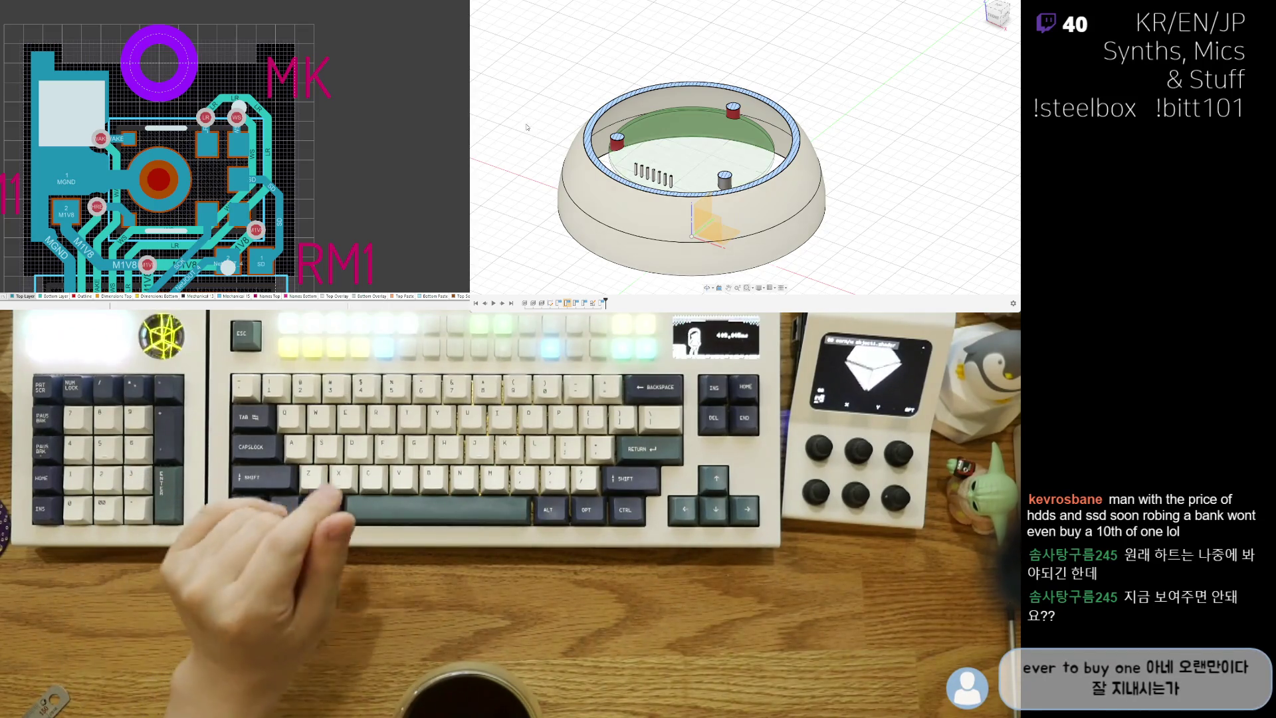
key("ctrl+z")
key("ctrl+y")
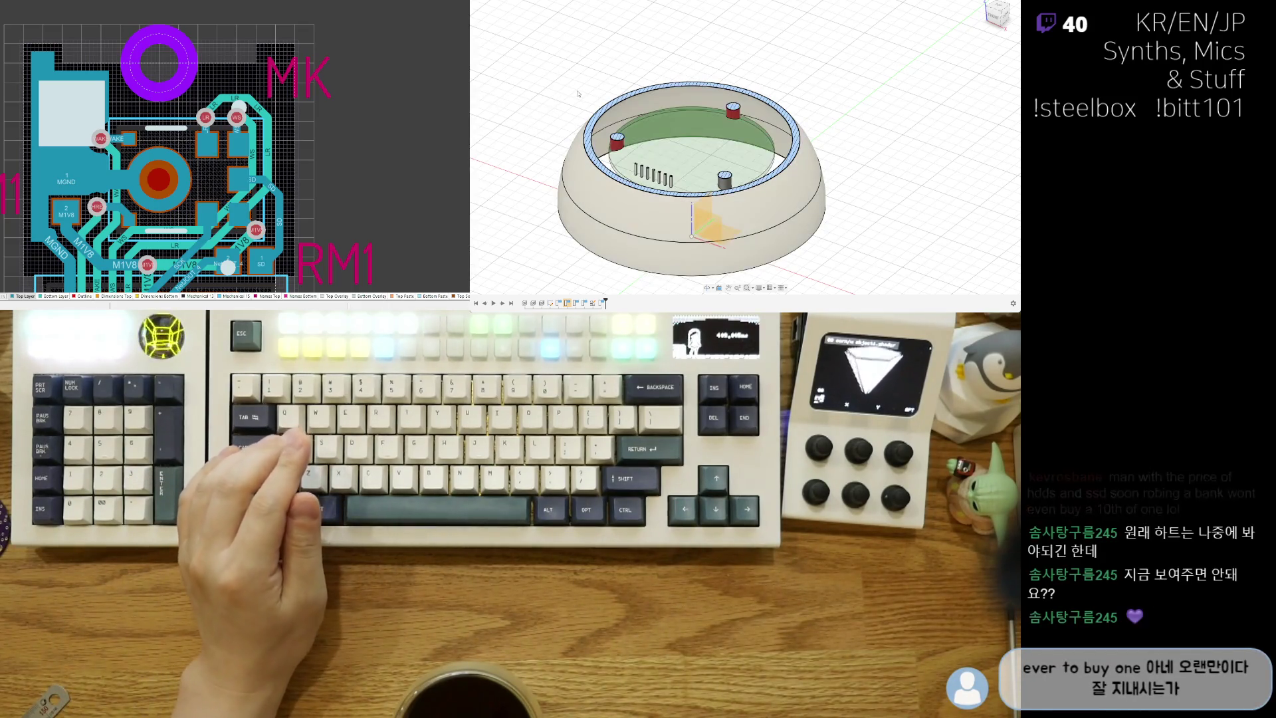
key("ctrl+z")
key("ctrl+y")
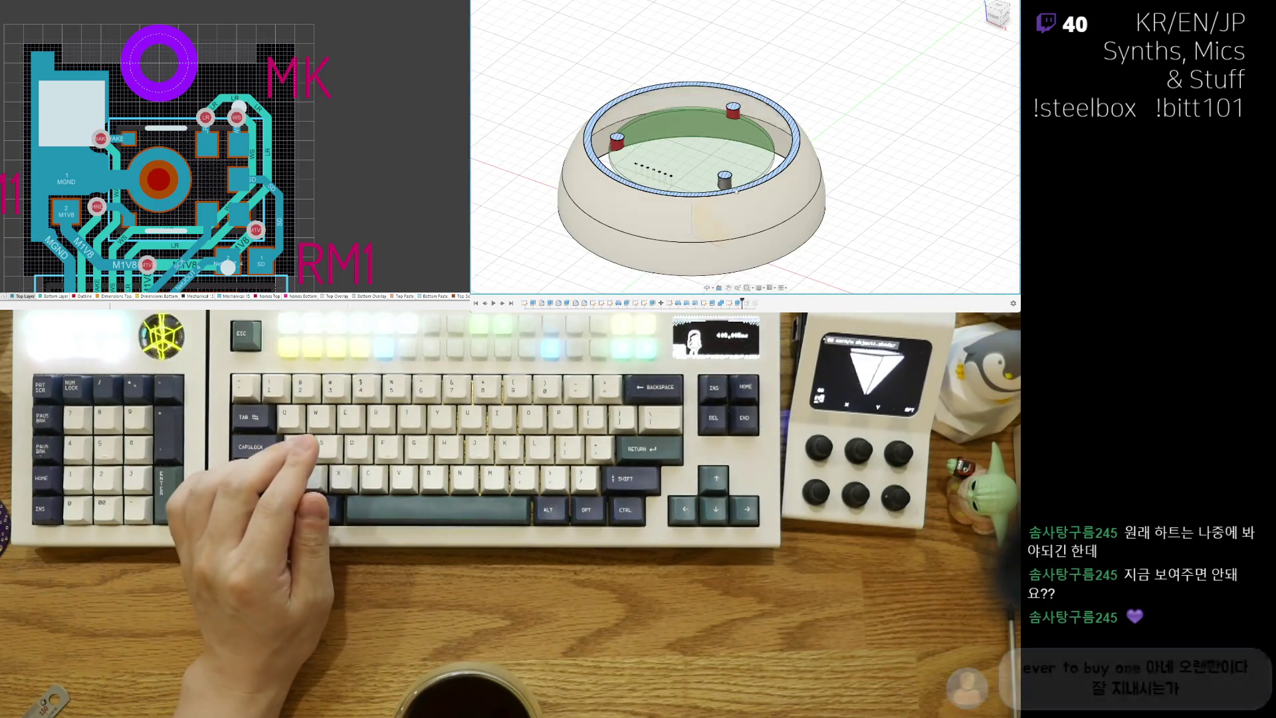
key("ctrl+z")
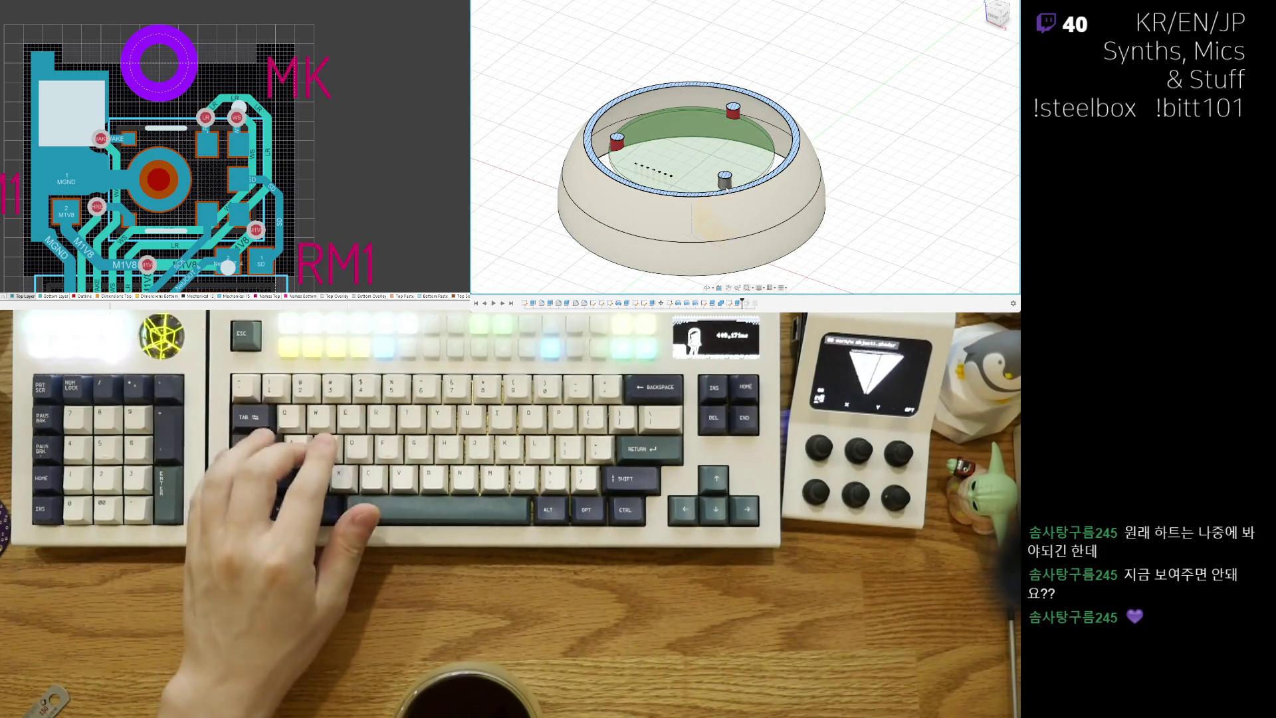
key("ctrl+z")
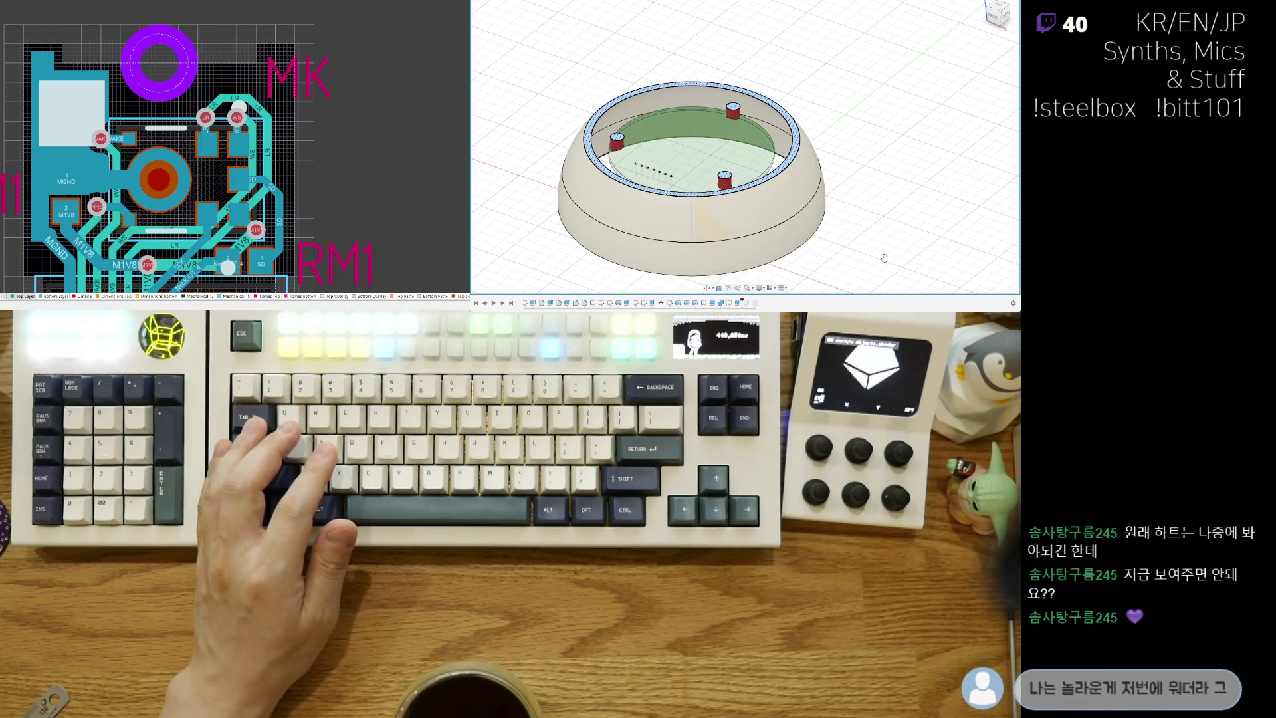
middle_click_drag(895, 196, 881, 199, "shift")
scroll(847, 240, "up", 3)
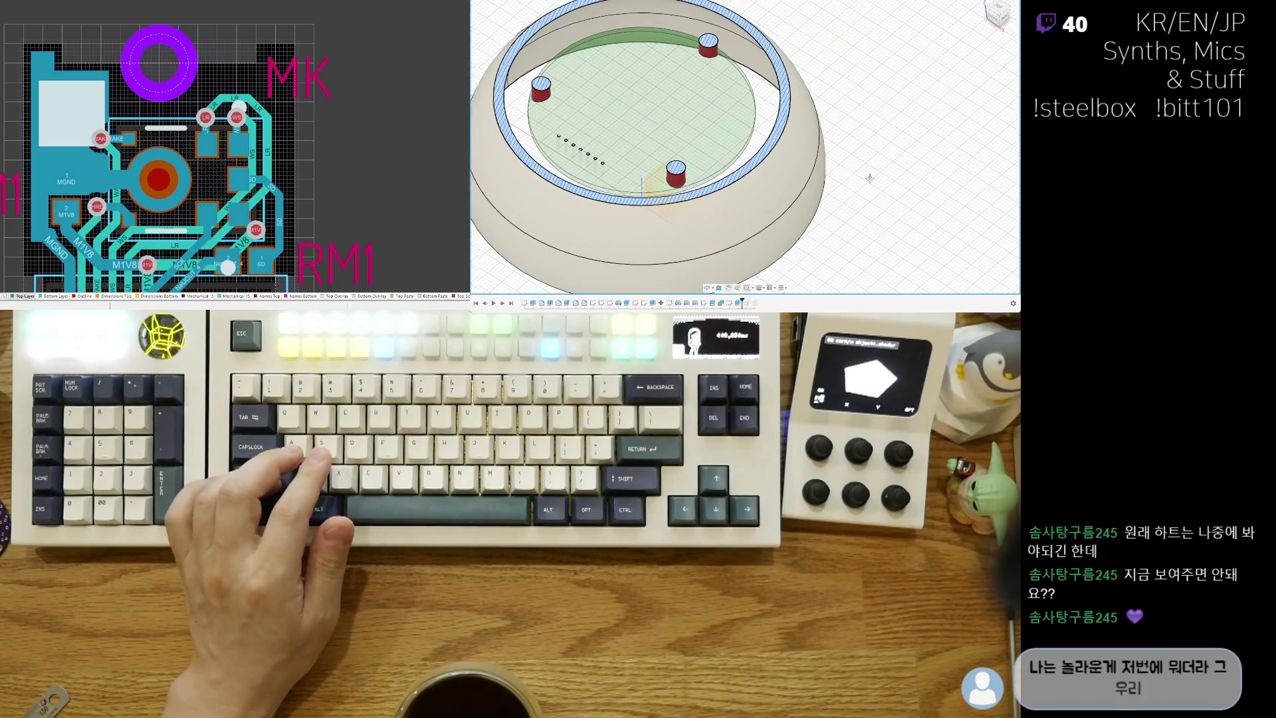
scroll(731, 197, "down", 3)
mouse_move(745, 192)
middle_mouse_down("shift")
mouse_move(732, 197)
mouse_move(763, 194)
middle_mouse_up("shift")
scroll(763, 194, "up", 3)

* [Exercise directions]:
Print, without any change, the line containing "mouse_move(745, 192)" and each line after it to the end of the material.

* [Written solution]:
mouse_move(745, 192)
middle_mouse_down("shift")
mouse_move(732, 197)
mouse_move(763, 194)
middle_mouse_up("shift")
scroll(763, 194, "up", 3)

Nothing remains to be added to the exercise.